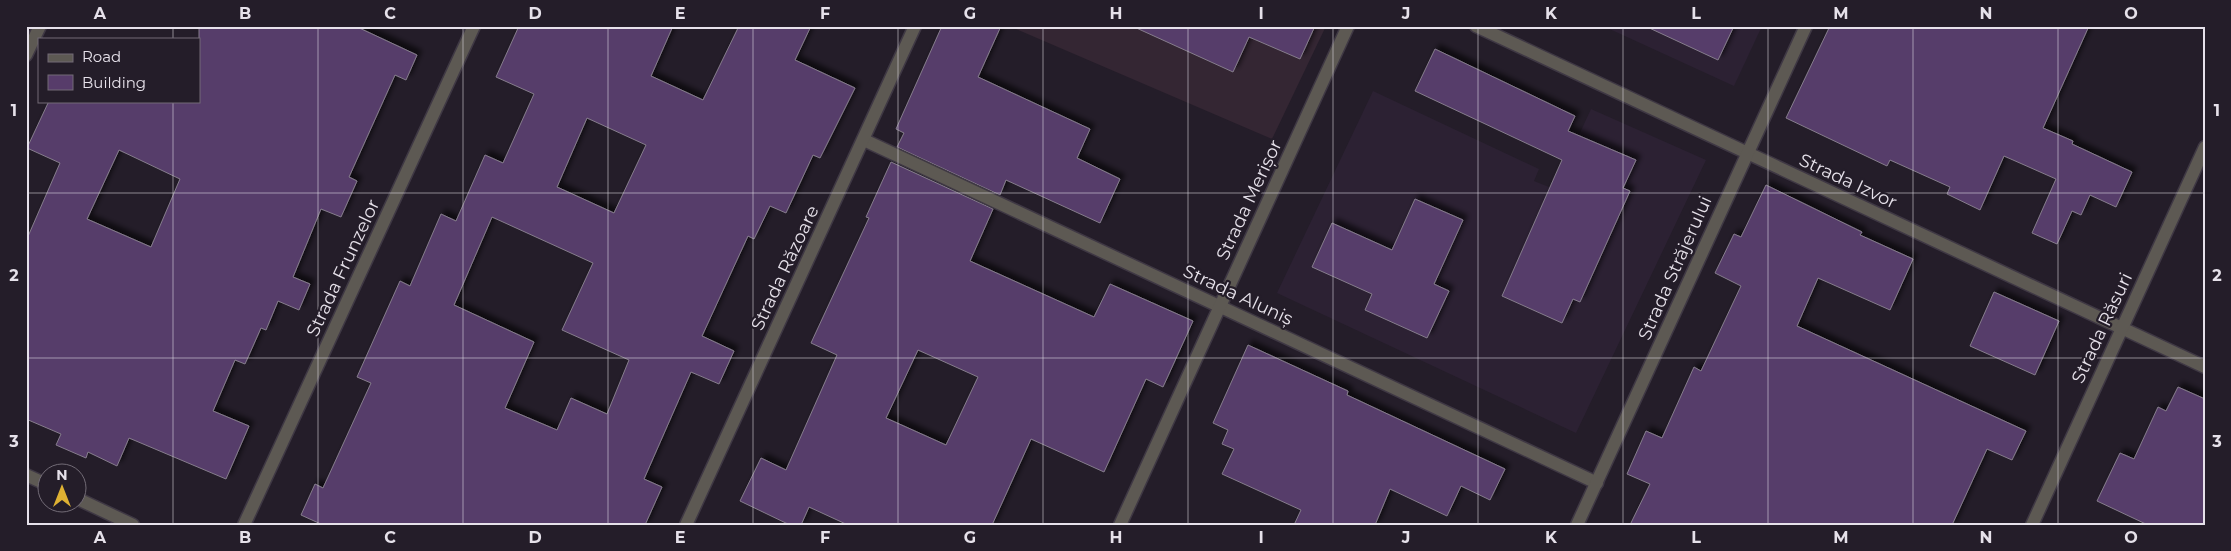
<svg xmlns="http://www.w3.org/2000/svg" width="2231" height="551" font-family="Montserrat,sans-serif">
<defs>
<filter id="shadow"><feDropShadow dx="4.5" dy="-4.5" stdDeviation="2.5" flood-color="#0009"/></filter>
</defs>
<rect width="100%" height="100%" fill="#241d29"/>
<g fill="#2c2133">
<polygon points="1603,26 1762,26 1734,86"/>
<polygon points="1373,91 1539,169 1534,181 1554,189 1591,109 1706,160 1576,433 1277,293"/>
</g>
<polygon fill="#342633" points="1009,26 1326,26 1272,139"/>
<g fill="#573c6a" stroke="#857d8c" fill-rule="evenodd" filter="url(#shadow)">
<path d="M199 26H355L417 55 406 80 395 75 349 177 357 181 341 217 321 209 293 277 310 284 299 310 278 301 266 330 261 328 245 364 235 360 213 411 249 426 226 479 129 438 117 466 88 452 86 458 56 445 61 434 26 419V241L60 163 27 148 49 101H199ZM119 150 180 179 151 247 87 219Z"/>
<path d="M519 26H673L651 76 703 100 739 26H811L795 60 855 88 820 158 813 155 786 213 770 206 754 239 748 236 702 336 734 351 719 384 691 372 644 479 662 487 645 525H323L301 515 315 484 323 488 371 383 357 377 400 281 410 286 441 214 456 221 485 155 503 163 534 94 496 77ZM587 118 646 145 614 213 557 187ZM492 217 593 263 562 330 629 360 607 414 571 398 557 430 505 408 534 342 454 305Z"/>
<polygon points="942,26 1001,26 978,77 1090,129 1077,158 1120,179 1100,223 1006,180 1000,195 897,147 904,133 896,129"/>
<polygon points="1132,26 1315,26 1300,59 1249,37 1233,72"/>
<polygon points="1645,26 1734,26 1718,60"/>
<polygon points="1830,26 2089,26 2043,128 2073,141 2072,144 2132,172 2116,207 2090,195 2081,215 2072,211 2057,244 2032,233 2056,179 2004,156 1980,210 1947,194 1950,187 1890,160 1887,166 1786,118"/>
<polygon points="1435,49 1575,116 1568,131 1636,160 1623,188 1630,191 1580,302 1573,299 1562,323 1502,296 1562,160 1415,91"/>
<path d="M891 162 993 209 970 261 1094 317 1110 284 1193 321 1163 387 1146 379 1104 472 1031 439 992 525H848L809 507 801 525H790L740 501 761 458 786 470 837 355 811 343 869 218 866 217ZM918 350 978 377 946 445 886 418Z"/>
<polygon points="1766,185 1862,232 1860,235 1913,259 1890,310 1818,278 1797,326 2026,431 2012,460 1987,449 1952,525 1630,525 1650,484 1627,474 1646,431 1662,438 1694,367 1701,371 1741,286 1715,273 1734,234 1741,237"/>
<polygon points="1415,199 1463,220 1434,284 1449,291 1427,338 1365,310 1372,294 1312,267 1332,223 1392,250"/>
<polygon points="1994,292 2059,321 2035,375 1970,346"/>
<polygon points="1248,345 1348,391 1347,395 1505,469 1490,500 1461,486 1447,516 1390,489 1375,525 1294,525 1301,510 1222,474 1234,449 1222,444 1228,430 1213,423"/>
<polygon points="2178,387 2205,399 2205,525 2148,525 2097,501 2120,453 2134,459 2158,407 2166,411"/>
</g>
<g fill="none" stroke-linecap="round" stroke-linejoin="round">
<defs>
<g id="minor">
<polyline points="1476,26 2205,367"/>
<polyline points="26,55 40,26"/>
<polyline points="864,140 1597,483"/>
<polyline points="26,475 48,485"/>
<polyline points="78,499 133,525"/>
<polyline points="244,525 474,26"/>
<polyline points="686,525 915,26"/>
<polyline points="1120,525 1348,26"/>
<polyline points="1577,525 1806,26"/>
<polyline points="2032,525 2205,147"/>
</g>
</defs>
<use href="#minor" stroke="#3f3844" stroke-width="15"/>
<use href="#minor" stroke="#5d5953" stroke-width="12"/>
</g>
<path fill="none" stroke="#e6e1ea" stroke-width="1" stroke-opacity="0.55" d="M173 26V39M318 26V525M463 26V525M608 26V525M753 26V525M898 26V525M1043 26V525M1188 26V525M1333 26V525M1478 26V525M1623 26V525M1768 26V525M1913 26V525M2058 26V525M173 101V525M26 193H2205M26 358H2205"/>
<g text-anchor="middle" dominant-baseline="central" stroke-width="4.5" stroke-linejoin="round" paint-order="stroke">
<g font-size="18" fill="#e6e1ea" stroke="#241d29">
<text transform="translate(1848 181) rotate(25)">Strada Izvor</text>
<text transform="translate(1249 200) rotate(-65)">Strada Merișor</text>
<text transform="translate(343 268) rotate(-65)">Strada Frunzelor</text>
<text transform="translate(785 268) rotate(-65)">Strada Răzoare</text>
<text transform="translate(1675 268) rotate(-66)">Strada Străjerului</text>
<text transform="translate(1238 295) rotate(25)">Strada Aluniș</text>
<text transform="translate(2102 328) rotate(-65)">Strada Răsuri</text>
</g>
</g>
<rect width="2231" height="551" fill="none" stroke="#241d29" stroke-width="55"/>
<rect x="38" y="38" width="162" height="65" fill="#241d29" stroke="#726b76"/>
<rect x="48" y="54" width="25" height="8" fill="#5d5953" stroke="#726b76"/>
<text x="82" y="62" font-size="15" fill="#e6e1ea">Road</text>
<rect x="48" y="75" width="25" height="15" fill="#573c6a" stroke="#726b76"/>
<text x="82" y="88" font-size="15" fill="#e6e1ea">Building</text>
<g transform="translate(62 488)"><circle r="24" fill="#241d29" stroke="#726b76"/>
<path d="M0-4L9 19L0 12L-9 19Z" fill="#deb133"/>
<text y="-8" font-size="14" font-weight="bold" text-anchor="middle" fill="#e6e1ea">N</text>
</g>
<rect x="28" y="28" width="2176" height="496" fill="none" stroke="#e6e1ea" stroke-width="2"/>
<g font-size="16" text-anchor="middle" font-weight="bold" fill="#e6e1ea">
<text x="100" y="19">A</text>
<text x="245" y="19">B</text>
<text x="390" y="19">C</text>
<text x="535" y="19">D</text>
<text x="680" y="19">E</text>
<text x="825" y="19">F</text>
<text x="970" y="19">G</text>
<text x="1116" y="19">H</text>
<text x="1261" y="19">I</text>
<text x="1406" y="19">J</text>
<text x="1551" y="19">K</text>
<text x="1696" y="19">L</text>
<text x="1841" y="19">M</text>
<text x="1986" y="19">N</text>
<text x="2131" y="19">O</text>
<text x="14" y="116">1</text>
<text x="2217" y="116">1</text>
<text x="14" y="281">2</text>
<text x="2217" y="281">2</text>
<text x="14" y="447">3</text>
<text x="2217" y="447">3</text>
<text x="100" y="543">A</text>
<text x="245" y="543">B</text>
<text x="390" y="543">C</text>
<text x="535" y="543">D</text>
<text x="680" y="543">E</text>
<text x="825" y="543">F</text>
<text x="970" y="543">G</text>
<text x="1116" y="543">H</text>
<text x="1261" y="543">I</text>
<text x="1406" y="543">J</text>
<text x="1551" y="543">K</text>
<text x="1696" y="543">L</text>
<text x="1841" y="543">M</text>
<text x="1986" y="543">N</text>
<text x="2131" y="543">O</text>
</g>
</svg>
+ + + +
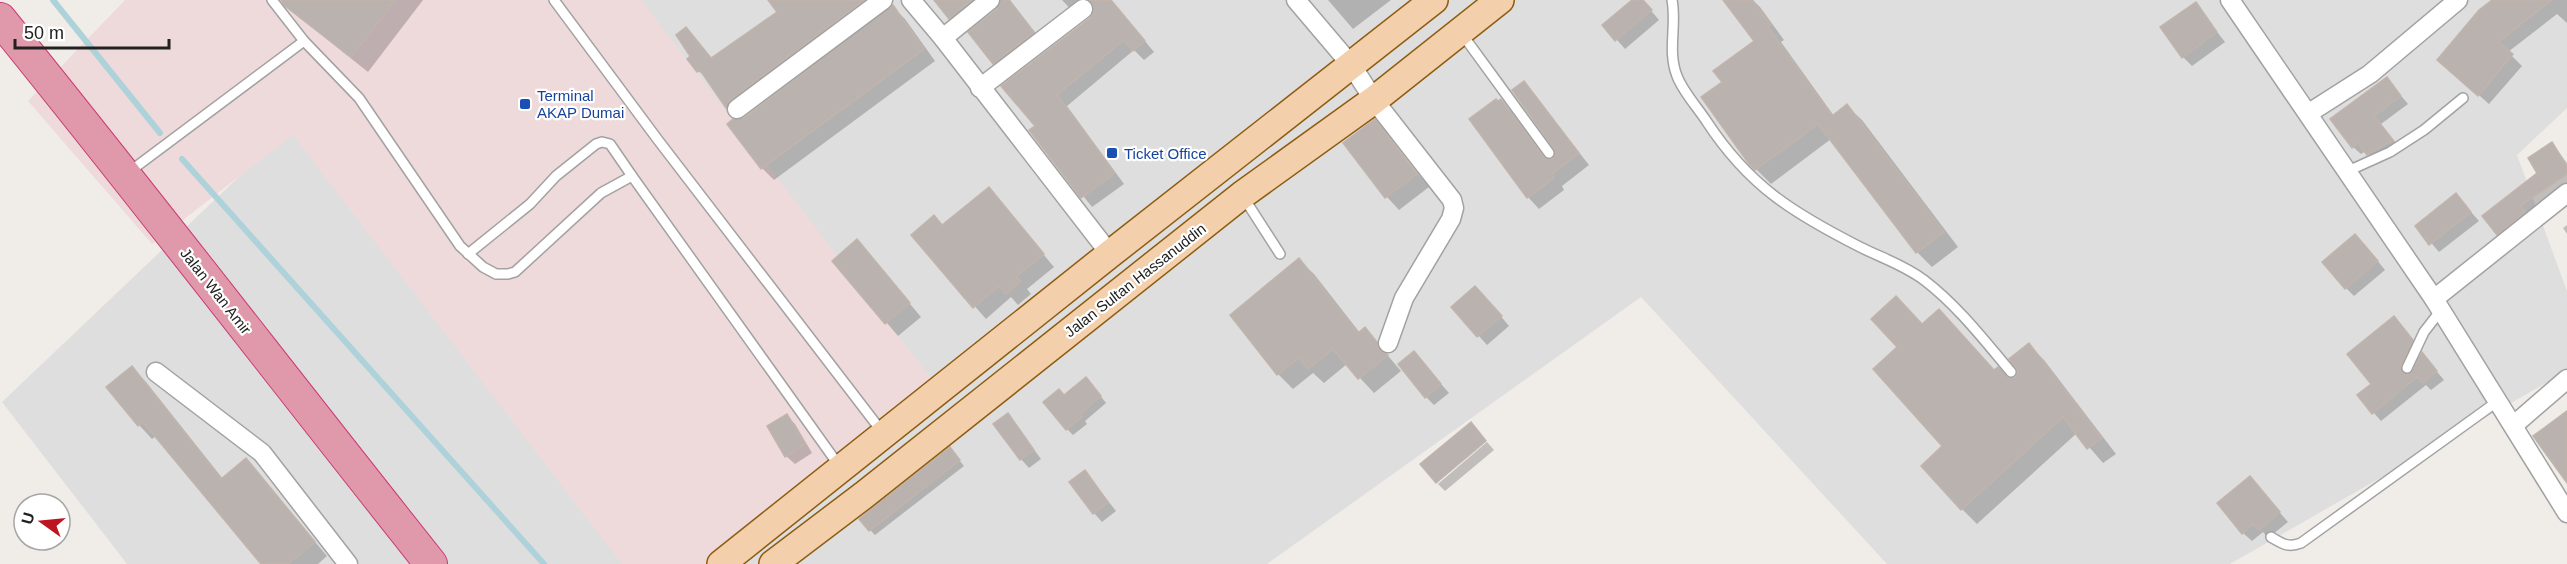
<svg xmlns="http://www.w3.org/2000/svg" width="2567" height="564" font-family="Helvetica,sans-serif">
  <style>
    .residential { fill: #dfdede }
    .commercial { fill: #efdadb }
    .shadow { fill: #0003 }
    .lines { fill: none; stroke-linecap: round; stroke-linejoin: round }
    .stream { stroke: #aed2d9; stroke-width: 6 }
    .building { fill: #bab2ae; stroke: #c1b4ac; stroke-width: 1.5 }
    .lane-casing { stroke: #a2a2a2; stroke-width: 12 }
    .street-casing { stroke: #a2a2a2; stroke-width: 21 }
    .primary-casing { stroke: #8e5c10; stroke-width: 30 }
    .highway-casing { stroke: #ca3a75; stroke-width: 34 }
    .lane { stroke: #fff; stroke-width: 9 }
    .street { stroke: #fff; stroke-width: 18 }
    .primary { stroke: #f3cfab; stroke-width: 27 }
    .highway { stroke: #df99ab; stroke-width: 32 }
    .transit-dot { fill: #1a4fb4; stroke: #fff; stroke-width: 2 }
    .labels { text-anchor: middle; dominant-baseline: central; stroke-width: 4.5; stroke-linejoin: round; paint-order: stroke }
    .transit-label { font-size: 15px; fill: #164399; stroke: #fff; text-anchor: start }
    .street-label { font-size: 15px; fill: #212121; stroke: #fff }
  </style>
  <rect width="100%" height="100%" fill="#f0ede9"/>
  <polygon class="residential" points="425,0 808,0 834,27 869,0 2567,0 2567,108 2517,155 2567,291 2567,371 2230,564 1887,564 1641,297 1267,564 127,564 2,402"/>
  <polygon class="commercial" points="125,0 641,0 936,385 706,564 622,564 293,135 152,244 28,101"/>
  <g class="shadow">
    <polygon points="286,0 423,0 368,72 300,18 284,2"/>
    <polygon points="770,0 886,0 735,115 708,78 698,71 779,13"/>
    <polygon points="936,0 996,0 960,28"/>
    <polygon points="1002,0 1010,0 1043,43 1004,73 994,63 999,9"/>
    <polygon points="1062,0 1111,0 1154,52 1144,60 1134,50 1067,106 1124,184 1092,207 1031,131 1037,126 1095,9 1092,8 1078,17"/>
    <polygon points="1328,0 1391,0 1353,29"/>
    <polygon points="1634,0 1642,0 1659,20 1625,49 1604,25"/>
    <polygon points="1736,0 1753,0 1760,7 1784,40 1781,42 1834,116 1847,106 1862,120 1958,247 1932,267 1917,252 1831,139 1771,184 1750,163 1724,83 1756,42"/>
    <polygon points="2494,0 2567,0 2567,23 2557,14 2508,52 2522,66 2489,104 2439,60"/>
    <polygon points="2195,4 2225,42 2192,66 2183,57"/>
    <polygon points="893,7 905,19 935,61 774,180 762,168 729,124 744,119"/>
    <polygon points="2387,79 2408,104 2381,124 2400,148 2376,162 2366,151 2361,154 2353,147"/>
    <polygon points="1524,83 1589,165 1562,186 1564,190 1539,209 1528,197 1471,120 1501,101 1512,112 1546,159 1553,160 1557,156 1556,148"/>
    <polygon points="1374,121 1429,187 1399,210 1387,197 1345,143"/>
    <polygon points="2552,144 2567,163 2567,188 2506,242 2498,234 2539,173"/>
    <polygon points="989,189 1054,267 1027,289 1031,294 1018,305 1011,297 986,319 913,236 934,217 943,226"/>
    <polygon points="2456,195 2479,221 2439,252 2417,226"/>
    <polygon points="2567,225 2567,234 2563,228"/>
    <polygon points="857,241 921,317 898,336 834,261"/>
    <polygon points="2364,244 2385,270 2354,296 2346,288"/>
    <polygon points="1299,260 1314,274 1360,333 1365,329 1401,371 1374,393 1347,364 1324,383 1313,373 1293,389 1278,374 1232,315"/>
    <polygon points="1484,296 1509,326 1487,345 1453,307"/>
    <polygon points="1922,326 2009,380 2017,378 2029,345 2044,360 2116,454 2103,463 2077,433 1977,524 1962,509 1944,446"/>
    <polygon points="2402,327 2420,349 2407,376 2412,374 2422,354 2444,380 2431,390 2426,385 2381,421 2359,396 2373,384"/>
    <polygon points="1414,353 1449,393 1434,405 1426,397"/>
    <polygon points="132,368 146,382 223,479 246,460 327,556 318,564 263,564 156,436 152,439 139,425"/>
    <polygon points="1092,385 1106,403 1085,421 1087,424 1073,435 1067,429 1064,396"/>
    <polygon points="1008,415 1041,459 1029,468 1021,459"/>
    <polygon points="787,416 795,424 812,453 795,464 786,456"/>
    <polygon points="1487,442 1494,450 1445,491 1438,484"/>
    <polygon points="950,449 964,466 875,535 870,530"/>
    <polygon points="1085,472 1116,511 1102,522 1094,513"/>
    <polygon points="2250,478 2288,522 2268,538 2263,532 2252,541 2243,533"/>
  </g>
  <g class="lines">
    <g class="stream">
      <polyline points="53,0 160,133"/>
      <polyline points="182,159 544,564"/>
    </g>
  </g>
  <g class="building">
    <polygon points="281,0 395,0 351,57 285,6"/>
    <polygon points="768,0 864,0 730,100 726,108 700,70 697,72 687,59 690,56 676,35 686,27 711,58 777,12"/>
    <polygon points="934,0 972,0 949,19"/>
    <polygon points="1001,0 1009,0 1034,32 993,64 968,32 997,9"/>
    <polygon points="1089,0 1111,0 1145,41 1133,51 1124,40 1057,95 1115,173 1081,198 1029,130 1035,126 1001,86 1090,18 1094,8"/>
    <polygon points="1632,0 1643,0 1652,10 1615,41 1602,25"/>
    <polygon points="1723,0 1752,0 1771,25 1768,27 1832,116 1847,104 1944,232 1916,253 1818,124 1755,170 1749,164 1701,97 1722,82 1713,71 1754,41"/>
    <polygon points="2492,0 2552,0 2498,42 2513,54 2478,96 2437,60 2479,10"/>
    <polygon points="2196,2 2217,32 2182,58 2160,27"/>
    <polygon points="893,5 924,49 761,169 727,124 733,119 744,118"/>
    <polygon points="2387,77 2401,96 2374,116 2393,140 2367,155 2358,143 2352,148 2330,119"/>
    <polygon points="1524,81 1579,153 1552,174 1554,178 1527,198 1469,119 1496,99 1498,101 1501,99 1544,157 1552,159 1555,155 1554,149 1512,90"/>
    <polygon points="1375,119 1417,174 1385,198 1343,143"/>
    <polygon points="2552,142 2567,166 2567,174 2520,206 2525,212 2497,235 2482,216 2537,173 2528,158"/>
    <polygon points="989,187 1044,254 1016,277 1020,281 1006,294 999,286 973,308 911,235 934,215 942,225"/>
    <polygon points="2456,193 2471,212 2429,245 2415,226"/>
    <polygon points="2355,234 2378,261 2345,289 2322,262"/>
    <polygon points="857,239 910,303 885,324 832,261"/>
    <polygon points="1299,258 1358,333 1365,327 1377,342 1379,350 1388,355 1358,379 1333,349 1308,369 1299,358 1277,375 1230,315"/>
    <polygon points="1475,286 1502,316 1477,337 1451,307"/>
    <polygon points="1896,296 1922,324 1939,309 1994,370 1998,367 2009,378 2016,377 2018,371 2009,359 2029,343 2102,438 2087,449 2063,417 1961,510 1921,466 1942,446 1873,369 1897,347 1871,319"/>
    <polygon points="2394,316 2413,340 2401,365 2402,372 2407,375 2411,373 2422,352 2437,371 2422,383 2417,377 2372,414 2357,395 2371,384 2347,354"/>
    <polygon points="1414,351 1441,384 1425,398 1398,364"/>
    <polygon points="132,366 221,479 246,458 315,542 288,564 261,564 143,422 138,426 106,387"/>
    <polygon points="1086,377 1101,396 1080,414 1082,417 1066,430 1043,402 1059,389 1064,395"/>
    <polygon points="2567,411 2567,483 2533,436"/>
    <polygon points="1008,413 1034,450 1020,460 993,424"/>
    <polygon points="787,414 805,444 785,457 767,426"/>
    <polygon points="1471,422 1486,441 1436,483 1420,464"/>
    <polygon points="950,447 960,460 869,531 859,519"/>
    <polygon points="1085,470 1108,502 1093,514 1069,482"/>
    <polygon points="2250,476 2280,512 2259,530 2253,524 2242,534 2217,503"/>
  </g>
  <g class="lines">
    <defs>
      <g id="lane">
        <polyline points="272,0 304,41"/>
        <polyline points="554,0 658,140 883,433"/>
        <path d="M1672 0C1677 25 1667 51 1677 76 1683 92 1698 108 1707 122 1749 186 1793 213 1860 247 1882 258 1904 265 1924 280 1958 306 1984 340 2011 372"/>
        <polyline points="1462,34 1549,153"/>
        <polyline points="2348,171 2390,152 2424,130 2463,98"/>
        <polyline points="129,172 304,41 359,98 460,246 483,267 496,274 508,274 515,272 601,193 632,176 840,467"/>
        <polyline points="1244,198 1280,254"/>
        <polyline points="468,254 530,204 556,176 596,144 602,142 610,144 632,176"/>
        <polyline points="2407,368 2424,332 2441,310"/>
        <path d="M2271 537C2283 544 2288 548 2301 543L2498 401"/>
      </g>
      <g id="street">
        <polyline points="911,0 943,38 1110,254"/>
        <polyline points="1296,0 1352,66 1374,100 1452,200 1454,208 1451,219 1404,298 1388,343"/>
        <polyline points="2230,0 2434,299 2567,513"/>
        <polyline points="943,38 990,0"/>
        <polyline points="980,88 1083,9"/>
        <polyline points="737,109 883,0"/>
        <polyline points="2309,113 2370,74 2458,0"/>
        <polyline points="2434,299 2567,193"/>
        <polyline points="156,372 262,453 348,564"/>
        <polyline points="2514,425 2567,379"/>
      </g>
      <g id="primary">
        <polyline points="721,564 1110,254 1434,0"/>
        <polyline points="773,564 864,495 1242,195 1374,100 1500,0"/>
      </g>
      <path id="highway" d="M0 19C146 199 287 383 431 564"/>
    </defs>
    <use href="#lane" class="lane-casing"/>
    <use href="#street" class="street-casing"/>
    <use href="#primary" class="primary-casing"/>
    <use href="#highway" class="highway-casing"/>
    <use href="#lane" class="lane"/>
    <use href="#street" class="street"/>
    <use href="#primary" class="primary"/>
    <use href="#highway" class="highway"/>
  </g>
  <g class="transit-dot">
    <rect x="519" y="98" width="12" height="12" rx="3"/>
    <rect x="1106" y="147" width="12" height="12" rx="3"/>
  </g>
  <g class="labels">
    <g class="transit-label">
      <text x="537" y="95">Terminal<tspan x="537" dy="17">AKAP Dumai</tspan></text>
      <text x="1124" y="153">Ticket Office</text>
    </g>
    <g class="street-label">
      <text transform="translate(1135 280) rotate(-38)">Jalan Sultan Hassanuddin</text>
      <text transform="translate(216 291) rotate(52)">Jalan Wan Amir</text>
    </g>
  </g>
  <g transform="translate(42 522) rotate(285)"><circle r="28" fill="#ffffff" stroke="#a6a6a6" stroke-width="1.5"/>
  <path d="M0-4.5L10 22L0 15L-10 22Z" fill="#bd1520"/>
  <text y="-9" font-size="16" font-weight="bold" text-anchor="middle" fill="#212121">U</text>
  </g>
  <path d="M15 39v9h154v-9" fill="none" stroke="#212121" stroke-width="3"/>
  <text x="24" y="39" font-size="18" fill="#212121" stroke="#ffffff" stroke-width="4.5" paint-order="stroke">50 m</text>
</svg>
+ + + +
* Problem requirements: Look through the entries above; find each line with the word "linecap" and copy it.

* Answer section:
<g fill="none" stroke-linecap="round" stroke-linejoin="round">
    .lines { fill: none; stroke-linecap: round; stroke-linejoin: round }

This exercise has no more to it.